The Supreme Court just vastly expanded gun rights. Here’s what happens next.

One in 4 Americans will feel the impact of the Supreme Court's landmark decision to expand gun rights — a ruling that could also affect the Senate's bipartisan gun bill, according to constitutional law experts and gun-safety advocates.

In its first major ruling on a Second Amendment case in more than a decade, the court on Thursday struck down a concealed-carry provision in New York that requires gun owners who want to carry a handgun outside their home to prove that they have a unique need for self-protection.

The justices, in a 6-3 decision, said the century-old restriction was unconstitutional, making it easier now for millions of people to carry handguns in public.

“More guns are coming,” said Adam Winkler, a UCLA Law professor who specializes in the Supreme Court and the Second Amendment.

Forced to eliminate proper cause requirements, officials in New York are now scrambling to soften the blow. It’s unclear how much time officials in the state have to implement a new permitting process.

Winkler said the case has been sent back to a lower court, which will likely give the state Legislature some time to adopt a new concealed-carry application system.

In an address moments after the ruling was handed down, New York Gov. Kathy Hochul said she was prepared to call the state Legislature back into session.

“We’re not going to cede our rights that easily," Hochul, a Democrat, said, adding that officials have been preparing for the ruling for weeks with legal and gun-safety experts.

Hochul said leaders have "language we’d like to now enact into law," although it's unclear what the proposed legislation entails.

Winkler and other legal experts said New York could compensate by enacting more onerous restrictions in other areas, including on purchasing requirements and strengthening other concealed-carry requirements, such as firearm training.

But beyond New York, the Supreme Court’s ruling throws into question the validity of comparable concealed-carry restrictions in several other states, including California, Maryland, Massachusetts and New Jersey, where applicants must similarly prove to a licensing authority that they have a “good” cause or reason, or a “justifiable need” to carry a handgun.

“It’s a small number of states, but it contains a quarter of the population,” said Adam Skaggs, chief counsel and policy director with the Giffords Law Center to Prevent Gun Violence. “One in 4 Americans are going to feel the impact of this case.”

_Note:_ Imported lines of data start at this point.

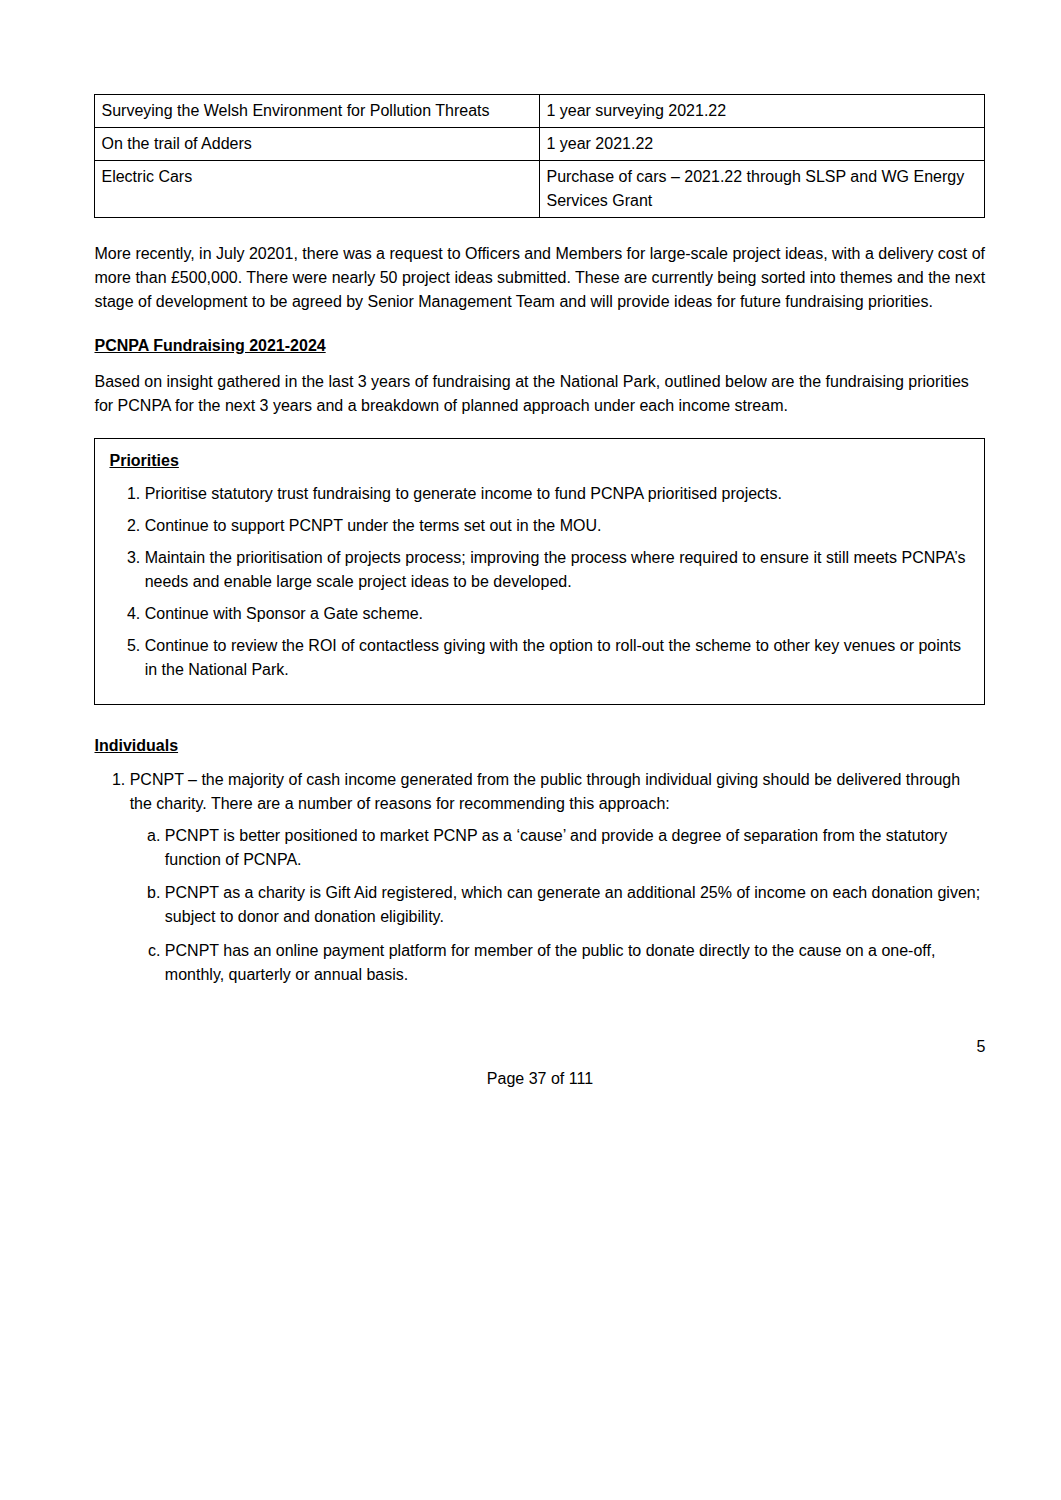| Surveying the Welsh Environment for Pollution Threats | 1 year surveying 2021.22 |
| On the trail of Adders | 1 year 2021.22 |
| Electric Cars | Purchase of cars – 2021.22 through SLSP and WG Energy Services Grant |
More recently, in July 20201, there was a request to Officers and Members for large-scale project ideas, with a delivery cost of more than £500,000. There were nearly 50 project ideas submitted. These are currently being sorted into themes and the next stage of development to be agreed by Senior Management Team and will provide ideas for future fundraising priorities.
PCNPA Fundraising 2021-2024
Based on insight gathered in the last 3 years of fundraising at the National Park, outlined below are the fundraising priorities for PCNPA for the next 3 years and a breakdown of planned approach under each income stream.
Priorities
Prioritise statutory trust fundraising to generate income to fund PCNPA prioritised projects.
Continue to support PCNPT under the terms set out in the MOU.
Maintain the prioritisation of projects process; improving the process where required to ensure it still meets PCNPA’s needs and enable large scale project ideas to be developed.
Continue with Sponsor a Gate scheme.
Continue to review the ROI of contactless giving with the option to roll-out the scheme to other key venues or points in the National Park.
Individuals
PCNPT – the majority of cash income generated from the public through individual giving should be delivered through the charity. There are a number of reasons for recommending this approach:
PCNPT is better positioned to market PCNP as a ‘cause’ and provide a degree of separation from the statutory function of PCNPA.
PCNPT as a charity is Gift Aid registered, which can generate an additional 25% of income on each donation given; subject to donor and donation eligibility.
PCNPT has an online payment platform for member of the public to donate directly to the cause on a one-off, monthly, quarterly or annual basis.
5
Page 37 of 111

In its 135-page ruling, the Supreme Court said that “going forward,” those handful of states “may continue to require licenses for carrying handguns for self-defense,” so long as they follow the less-restrictive requirements used by 43 other states.

Those requirements may include fingerprinting, a background check, a mental health records check, and training in firearms handling and in laws regarding the use of force, the justices said.

The Supreme Court's ruling technically only directly applies to New York, but its rational applies to all states, Winkler said. That means that while concealed-carry applicants today in states like California and Maryland still must prove proper cause to carry a handgun in public, those days are limited.

The ruling is expected to spark a flood of litigation across the country as gun-rights supporters in other states with firearm restrictions race to the courthouse.

“It’s not the end of this battle. It’s the beginning," Winkler said.

On a national level, the Supreme Court’s reasoning behind its decision also calls into question key provisions of the Senate's bipartisan bill to curb gun violence, including one that provides state funding to implement “red flag” laws, said Winkler and Igor Volsky, executive director of Guns Down America, a gun violence prevention group.

The bill cleared a critical procedural vote two hours after the Supreme Court's decision landed. While proponents have lauded it as the first major action by Congress to address gun violence in nearly 30 years, some aspects of the package might now fall under new scrutiny, experts said.

"The court says that only those gun regulations that are consistent with historical gun regulation are constitutionally permissible," Winkler said. "So that means any gun law today that is not very similar to a gun law in the 1800s is unconstitutional."

Red-flag laws, such as one New York enacted in 2019, empowers school administrators, law enforcement officials, prosecutors and family members to pursue court intervention when they believe they know someone who is at high risk of harming themselves or others.

Under the law, a judge could “very quickly” issue an extreme-risk protection order, which could order someone, a minor or an adult, to surrender any firearm, as well as not to try to have or buy any.

Winkler said that while it's a life-saving measure, it's also a "modern invention" that has no historical precedent in the eyes of the nation's highest court.

"If it’s going to be sincerely applied in the future," he said, "those laws will be unconstitutional."

Nationwide, gun-safety advocates said the Supreme Court's ruling will have deadly and far-reaching repercussions.

It follows a string of mass shootings across the country, including one at an elementary school in Uvalde, Texas, last month that left 19 children and two teachers dead. It also comes amid heightened concerns for public safety in New York, where a gunman wounded 10 people inside a subway car in April and another shooter killed 10 people at a supermarket in Buffalo, New York, in May.

“This opinion is a death sentence for many more Americans," Volsky said. "These justices have blood on their hand."